E \equiv ⟨ V ⟩ + ⟨ E_{k} ⟩ = 2 π (\frac{I_{x}}{T_{x}} + \frac{I_{y}}{T_{y}})

3.2

ω_{i} = \frac{\partial E}{\partial I_{i}} = \frac{2 π}{T_{i}} = {\dot{φ}}_{i}, i = x, y

\Rightarrow φ_{i} = ω_{i} t + φ_{i 0}

\Rightarrow E = ω_{x} I_{x} + ω_{y} I_{y} = \frac{1}{2} m ω_{x}^{2} A_{x}^{2} + \frac{1}{2} m ω_{y}^{2} A_{y}^{2} \Rightarrow A_{i} = \sqrt{\frac{2 I_{i}}{m ω_{i}}}

所以

x_{i} = A_{i} \cos (ω_{i} t + φ_{i 0}) = \sqrt{\frac{2 I_{i}}{m ω_{i}}} \cos φ_{i}, i = x, y

3.3

如上，代入 $φ_{i} = ω_{i} t + φ_{i 0}$ 即可。

3.4

这是一个李萨如图形。

4 变长单摆

E = \frac{1}{2} m l^{2} {\dot{θ}}^{2} - m g l \cos θ \sim \frac{1}{2} m l^{2} {\dot{θ}}^{2} + \frac{1}{2} m g l θ^{2} = \frac{p_{θ}^{2}}{2 m l^{2}} + \frac{1}{2} m g l θ^{2}

作用量

J = \frac{1}{2 π} \oint p_{θ} d θ = \frac{1}{2 π} \cdot π \sqrt{2 m l^{2} E \cdot \frac{2}{m g l} E} = E \sqrt{\frac{l}{g}}

得到

E \sqrt{l} \equiv J \sqrt{g}

为绝热/浸渐不变量。

附录%

来处理这个丑陋的积分

J_{ρ} = \frac{1}{2 π} \oint p_{ρ} d ρ = \frac{1}{2 π} \oint \sqrt{2 m E_{ρ} - \frac{J_{θ}^{2}}{ρ^{2}} - m^{2} ω^{2} ρ^{2}} d ρ

令 $u = ρ^{2}$ ， $d ρ = \frac{d u}{2 \sqrt{u}}$ ：

\begin{aligned} J_{ρ} & = \frac{1}{2 π} \oint \sqrt{2 m E_{ρ} - \frac{J_{θ}^{2}}{u} - m^{2} ω^{2} u} \frac{d u}{2 \sqrt{u}} \\ = \frac{1}{4 π} \int_{u_{1}}^{u_{2}} \frac{\sqrt{- m^{2} ω^{2} u^{2} + 2 m E_{ρ} u - J_{θ}^{2}}}{u} d u \end{aligned}

设被积函数为 $f (u) = \frac{\sqrt{R (u)}}{u}$ ， $R (u) = - m^{2} ω^{2} u^{2} + 2 m E_{ρ} u - J_{θ}^{2}$ ，上式中 $u_{1, 2}$ 是 $R (u) = 0$ 的两个正实根，因此积分路径是复平面上包裹 $u_{1, 2}$ 连线 (即割线) 的闭合曲线。根据留数定理，包裹割线的回路积分等于包裹复平面上除割线以外所有奇点（原点 $u = 0$ 和无穷远点 $u = \infty$ ）留数之和的负值：

J_{ρ} = \frac{1}{4 π} \cdot (- 2 π i) [Res (f, 0) + Res (f, \infty)] = - \frac{i}{2} [Res (f, 0) + Res (f, \infty)]

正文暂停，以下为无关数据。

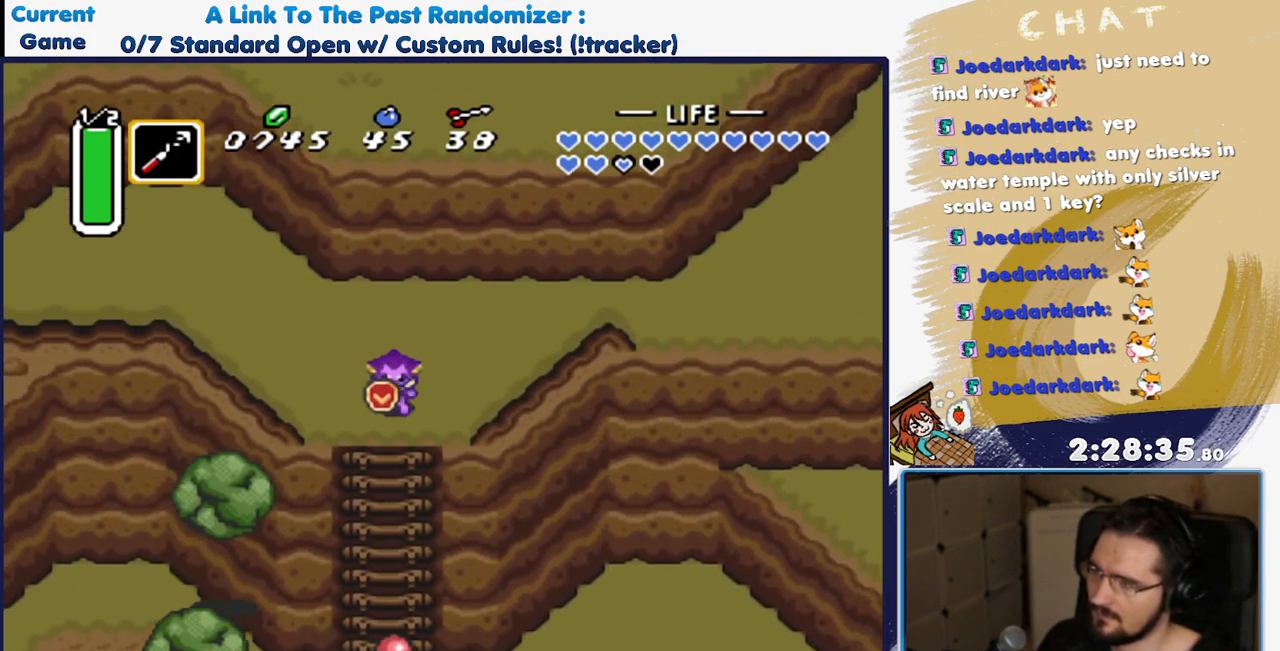
{"dt_ms": 500, "buttons": ["DPAD_UP"], "events": [[200, "DPAD_LEFT", "down"], [233, "DPAD_DOWN", "up"], [250, "DPAD_UP", "down"], [267, "DPAD_LEFT", "up"]]}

在 $u \to 0$ 附近，展开 $\sqrt{R (u)}$ ：

\sqrt{R (u)} = \sqrt{- J_{ϕ}^{2} + 2 m E_{ρ} u - m^{2} ω^{2} u^{2}} = \sqrt{- J_{ϕ}^{2}} \sqrt{1 - (\frac{2 m E_{ρ}}{J_{θ}^{2}} u + O (u^{2}))}

为保证积分路径的相位正常，需要改写根号为

\sqrt{R (u)} = e^{\frac{ϕ_{1} + ϕ_{2}}{2}} \sqrt{- J_{θ}^{2} + 2 m E_{ρ} u - m^{2} ω^{2} u^{2}}, ϕ_{i} = a r g (u - u_{i})

当积分路径为正常地沿实轴 $u_{1} \to u_{2}$ 积分时，相位 $\frac{ϕ_{1} + ϕ_{2}}{2} = \frac{- π + π}{2} = 0$ 。注意这里不能选用根号的另一个分支 $\frac{ϕ_{1} + ϕ_{2}}{2} + π$ ，这会令积分得到的 $J_{ρ} < 0$ ，不符合物理意义，因为 $J_{ρ} = \frac{1}{2 π} \oint p_{ρ} d ρ$ 为相空间中闭合轨迹的面积，须大于 0。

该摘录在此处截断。